Lecture 1 (PyCUDA crash course):

Importing and initiazlizing pyCUDA:

import pycuda.drive as cuda
import pycuda.autoinit

Import Cuda Compiler:

from pycuda.compiler import SouceModule

Some data, say numpy array:

# Create a numpy array of float32
a = np.random.rand(16)
a = a.astype(np.float32)

Memory allocation on GPU:

a_gpu = cuda.mem_alloc(a.nbytes)

Copy data to GPU (htod: Host To Device):

# Copy direction is from LEFT to RIGHT
cuda.memcpy_htod(a_gpu, a)

Write C++ kernel that would be executed on GPU:

module = SouceModule("""
   __global__ void double_array(float *a){
      int idx = blockIdx.x * blockDim.x + threadIdx.x;
      a[idx] *= 2;
      }
   """)

Here:

__global__ means kernel will launch from the cpu and run onto GPU.
void return type.
double_array is the name.
float *a is the pointer for a (memory address).

Underlying concept:

each thread does some computation in a kernel.
A given computation is bascially mapped onto a grid.
A grid is divided into blocks: described are blockIdx.x.
A block has some specific number of theads, whoes index is described as threadIdx.x.
Total number of threads per block is the dimension of the block, described as blockDim.x.
The global location of thread is calculated and denoted by int idx.
The final computation (multiply the number by 2) is performed, using the line a[idx] *= 2.
Grid size = total number of blocks, Block size = total number of threads.
Index starts from 0 (zero).

We can select the number of processing elements by defining the number of threads per block when launching the kernel. Different elements of the input array are automatically mapped to different thread, giving data parallelism in processing.

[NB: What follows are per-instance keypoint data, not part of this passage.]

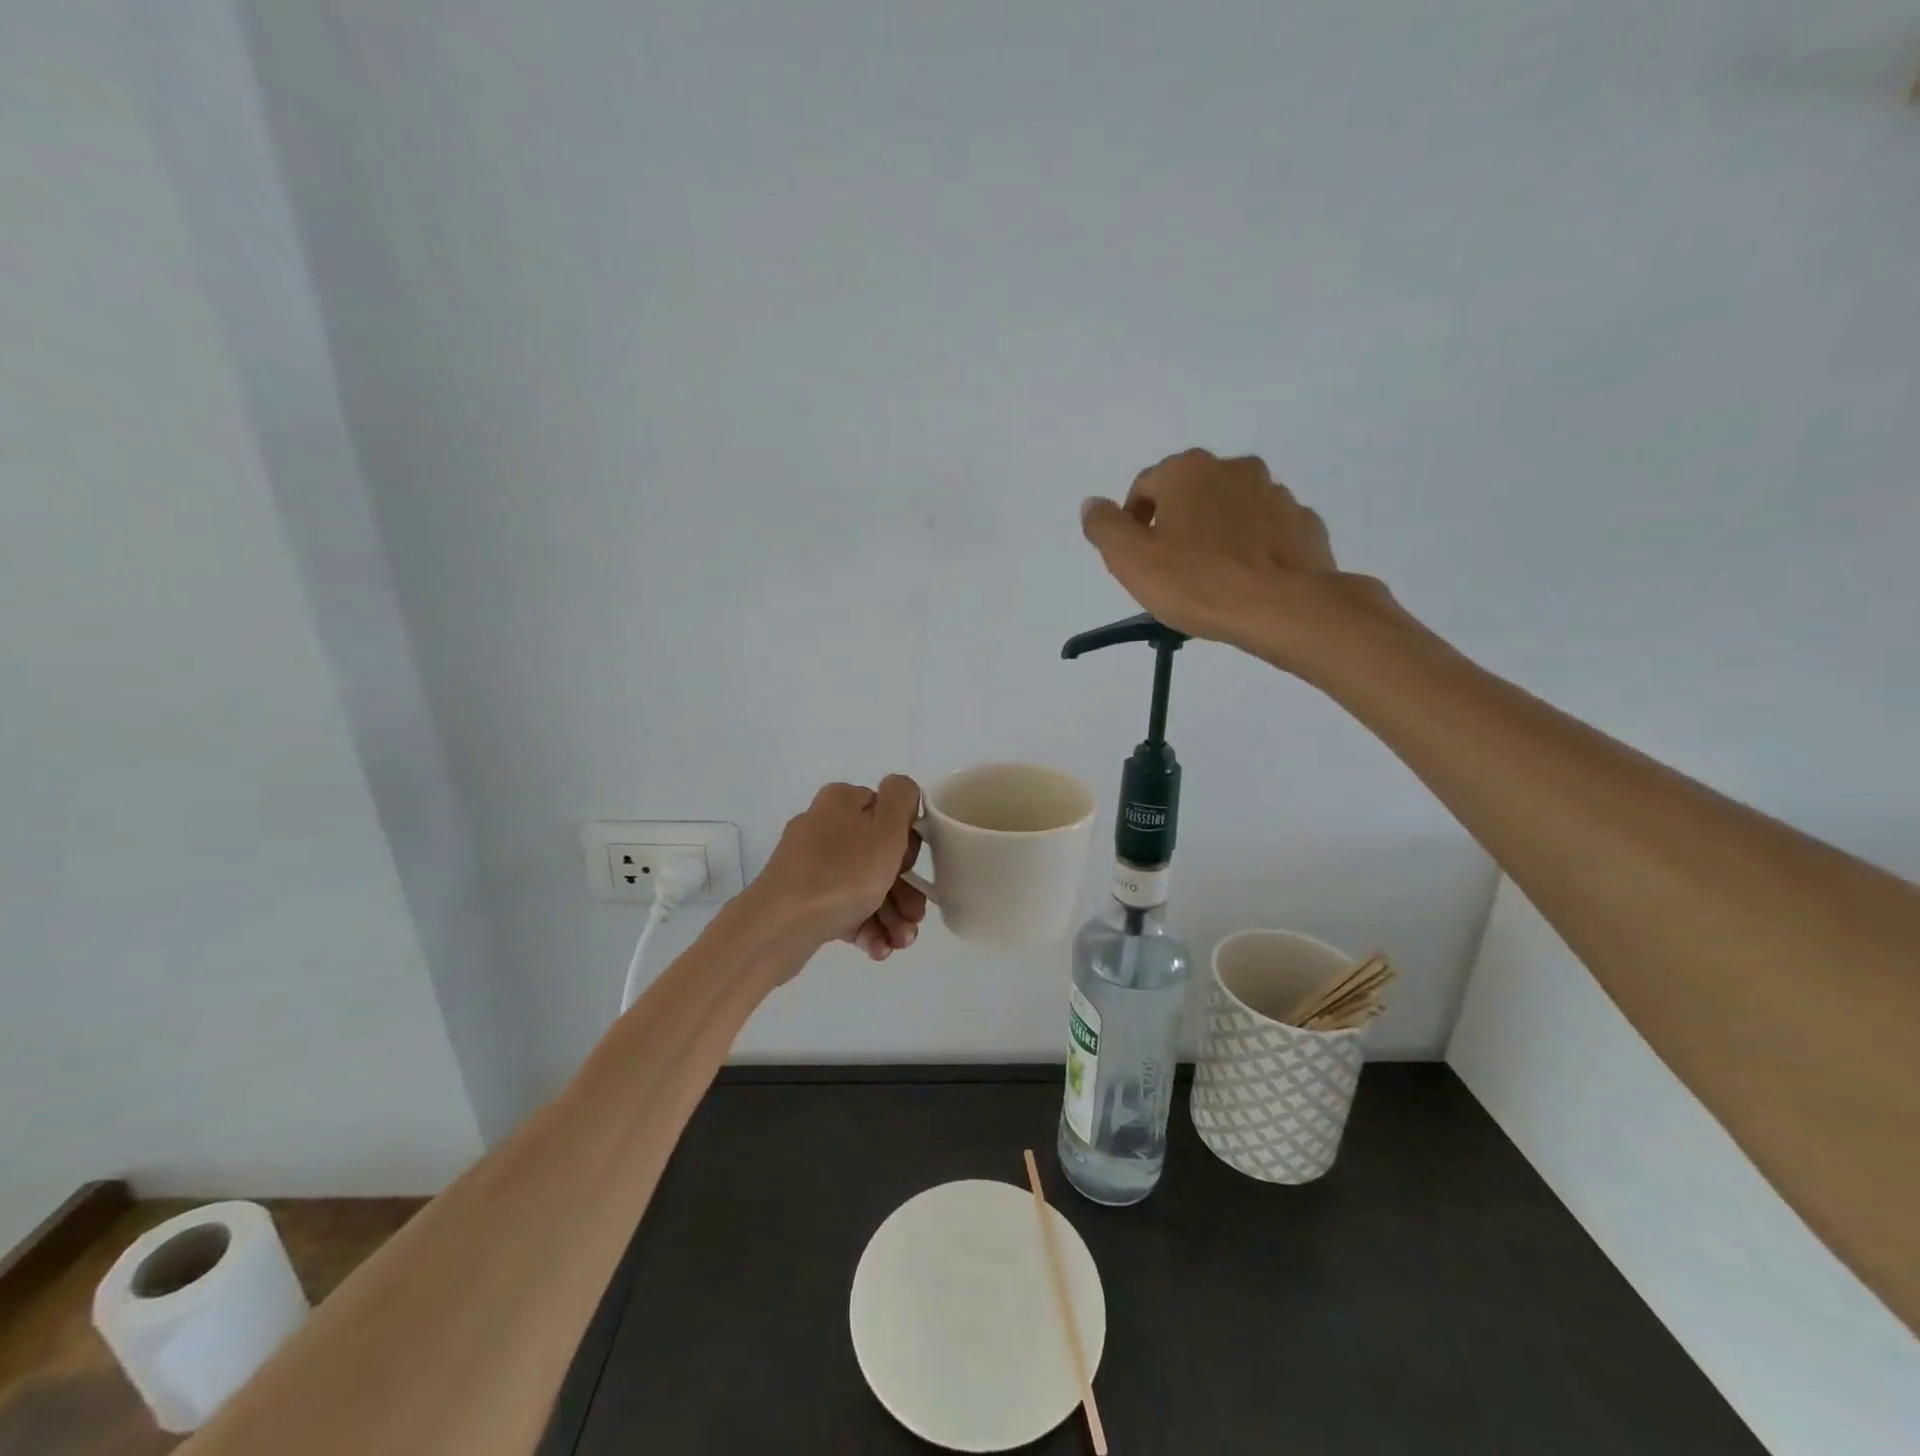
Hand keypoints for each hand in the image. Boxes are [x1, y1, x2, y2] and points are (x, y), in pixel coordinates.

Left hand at [753, 777, 928, 963]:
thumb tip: (902, 791)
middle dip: (904, 890)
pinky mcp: (802, 898)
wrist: (778, 927)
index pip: (889, 813)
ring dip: (890, 914)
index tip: (911, 870)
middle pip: (879, 855)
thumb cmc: (842, 876)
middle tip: (914, 919)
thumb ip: (902, 798)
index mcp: (842, 801)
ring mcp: (810, 864)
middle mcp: (824, 826)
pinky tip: (877, 949)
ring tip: (900, 943)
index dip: (907, 844)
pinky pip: (842, 906)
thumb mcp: (886, 830)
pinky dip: (864, 925)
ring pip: (863, 885)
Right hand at [1080, 449, 1395, 671]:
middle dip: (1176, 525)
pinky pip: (1266, 531)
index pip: (1144, 486)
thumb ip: (1104, 527)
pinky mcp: (1303, 524)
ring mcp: (1276, 493)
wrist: (1284, 608)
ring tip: (1211, 579)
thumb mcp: (1130, 560)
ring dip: (1215, 534)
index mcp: (1188, 470)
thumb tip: (1092, 504)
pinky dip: (1252, 548)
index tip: (1136, 559)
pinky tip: (1246, 580)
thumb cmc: (1198, 582)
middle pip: (1190, 495)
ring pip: (1231, 510)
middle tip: (1170, 571)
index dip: (1132, 522)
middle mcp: (1234, 468)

Getting the Function from the kernel:

# In string is the function name as mentioned in the Kernel
function = module.get_function("double_array")

Calling / Executing the kernel:

# func ( (args to the kernel function <gpu mem locations >, block=(x,y,z), grid=(a,b,c) )
function( a_gpu, block=(16, 1, 1), grid=(1, 1, 1))

Place Holder for result:

# Empty arrary with dim same as a
final_a = np.empty_list(a)

Copying data back from gpu:

cuda.memcpy_dtoh( a_final, a_gpu )